* Material for this task

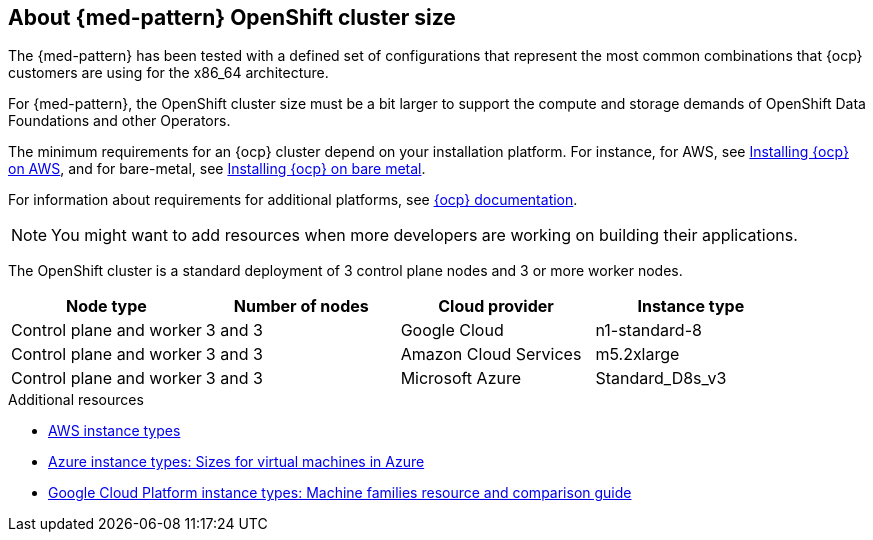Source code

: :_content-type: CONCEPT
:imagesdir: ../../images

[id="med-openshift-cluster-size"]
== About {med-pattern} OpenShift cluster size

The {med-pattern} has been tested with a defined set of configurations that represent the most common combinations that {ocp} customers are using for the x86_64 architecture.

For {med-pattern}, the OpenShift cluster size must be a bit larger to support the compute and storage demands of OpenShift Data Foundations and other Operators.

The minimum requirements for an {ocp} cluster depend on your installation platform. For instance, for AWS, see link:https://docs.openshift.com/container-platform/4.13/installing/installing_aws/preparing-to-install-on-aws.html#requirements-for-installing-ocp-on-aws[Installing {ocp} on AWS], and for bare-metal, see link:https://docs.openshift.com/container-platform/4.13/installing/installing_bare_metal/installing-bare-metal.html#installation-minimum-resource-requirements_installing-bare-metal[Installing {ocp} on bare metal].

For information about requirements for additional platforms, see link:https://docs.openshift.com/container-platform/4.13/installing/installing-preparing.html[{ocp} documentation].


[NOTE]
====
You might want to add resources when more developers are working on building their applications.
====

The OpenShift cluster is a standard deployment of 3 control plane nodes and 3 or more worker nodes.

[cols="^,^,^,^"]
|===
| Node type | Number of nodes | Cloud provider | Instance type

| Control plane and worker
| 3 and 3
| Google Cloud
| n1-standard-8

| Control plane and worker
| 3 and 3
| Amazon Cloud Services
| m5.2xlarge

| Control plane and worker
| 3 and 3
| Microsoft Azure
| Standard_D8s_v3
|===

[role="_additional-resources"]
.Additional resources
* link:https://aws.amazon.com/ec2/instance-types/[AWS instance types]
* link:https://learn.microsoft.com/en-us/azure/virtual-machines/sizes[Azure instance types: Sizes for virtual machines in Azure]
* link:https://cloud.google.com/compute/docs/machine-resource[Google Cloud Platform instance types: Machine families resource and comparison guide]
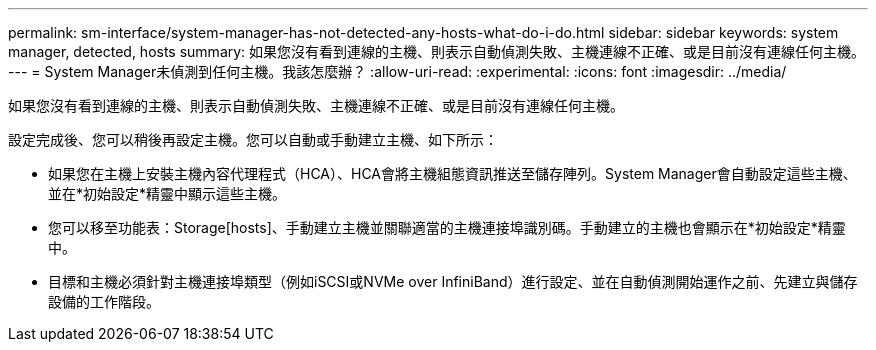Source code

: ---
permalink: sm-interface/system-manager-has-not-detected-any-hosts-what-do-i-do.html 
sidebar: sidebar 
keywords: system manager, detected, hosts 
summary: 如果您沒有看到連線的主機、則表示自動偵測失敗、主機連線不正確、或是目前沒有連線任何主機。 
---
= System Manager未偵測到任何主機。我該怎麼辦？
:allow-uri-read: 
:experimental: 
:icons: font
:imagesdir: ../media/


[role="lead"]
如果您沒有看到連線的主機、則表示自動偵測失敗、主機連線不正確、或是目前沒有連線任何主機。

設定完成後、您可以稍後再設定主機。您可以自動或手動建立主機、如下所示：

* 如果您在主機上安裝主機內容代理程式（HCA）、HCA會將主機組態資訊推送至儲存陣列。System Manager會自動設定這些主機、並在*初始設定*精靈中顯示這些主機。
* 您可以移至功能表：Storage[hosts]、手動建立主機並關聯適當的主機連接埠識別碼。手動建立的主機也會顯示在*初始設定*精靈中。
* 目標和主機必須針對主機連接埠類型（例如iSCSI或NVMe over InfiniBand）進行設定、並在自動偵測開始運作之前、先建立與儲存設備的工作階段。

* Required action
Return a copy of each line in the entries that carries the string "hosts".

* Answer space
permalink: sm-interface/system-manager-has-not-detected-any-hosts-what-do-i-do.html 
keywords: system manager, detected, hosts 
* 您可以移至功能表：Storage[hosts]、手動建立主機並關聯適當的主機連接埠識別碼。手動建立的主機也會顯示在*初始設定*精靈中。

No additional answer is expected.